| WHAT TO DO |
The answer must consist solely of the lines from the one containing "thumb tip: (156, 770)" to the end of the entries below, repeated exactly.

| DATA SUPPLIED |

::::::

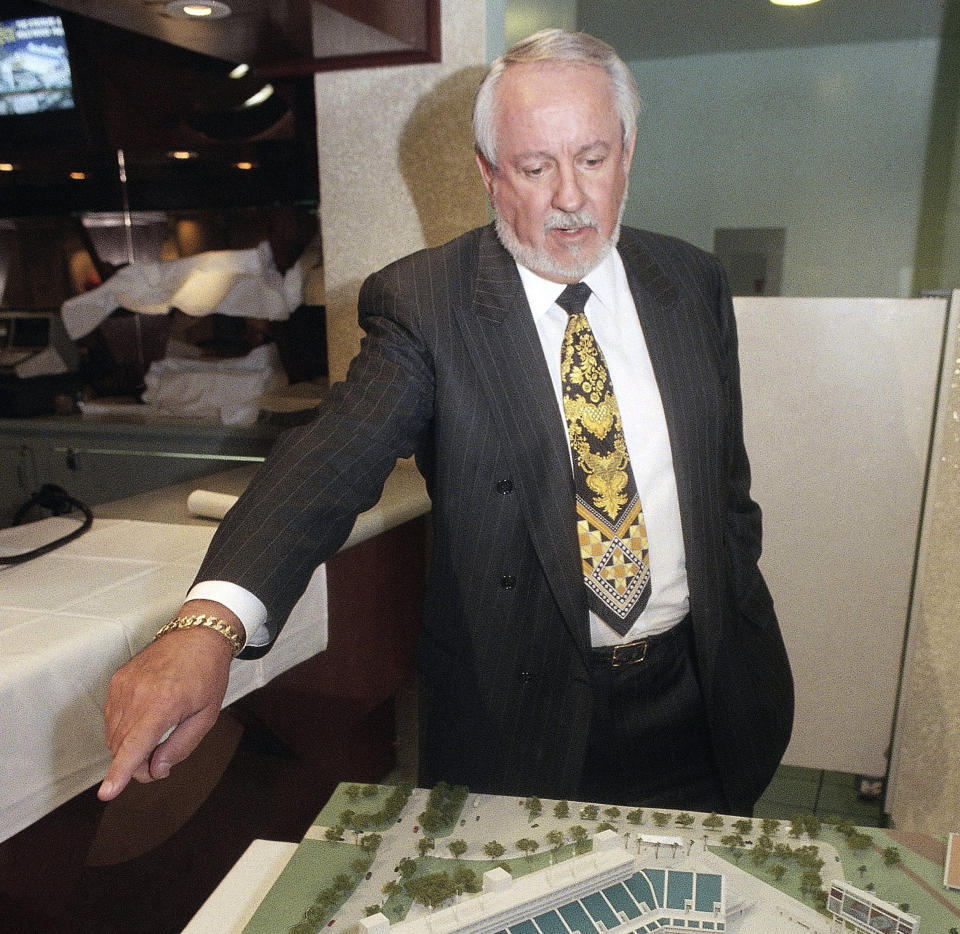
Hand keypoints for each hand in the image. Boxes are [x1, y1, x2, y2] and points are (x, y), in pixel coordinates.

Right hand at [98, 602, 240, 800]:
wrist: (198, 634)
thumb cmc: (208, 673)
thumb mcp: (207, 715)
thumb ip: (181, 746)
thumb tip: (156, 770)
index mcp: (163, 704)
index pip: (135, 746)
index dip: (120, 773)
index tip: (106, 793)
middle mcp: (137, 694)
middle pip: (122, 747)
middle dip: (137, 764)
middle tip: (160, 761)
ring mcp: (124, 686)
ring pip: (113, 734)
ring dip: (129, 747)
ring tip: (156, 735)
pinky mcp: (117, 680)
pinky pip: (111, 717)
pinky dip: (123, 728)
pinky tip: (144, 720)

::::::

| TASK RESULT |
thumb tip: (156, 770)
index mcp: (163, 704)
index pip: (135, 746)
index dip: (120, 773)
index tip: (106, 793)
middle mcp: (137, 694)
middle pip: (122, 747)
middle dip: (137, 764)
middle tip: (160, 761)
ring mcp: (124, 686)
ring pip: (113, 734)
ring dip: (129, 747)
ring tip: (156, 735)
pinky mcp: (117, 680)
pinky pip: (111, 717)
pinky dip: (123, 728)
pinky tip: (144, 720)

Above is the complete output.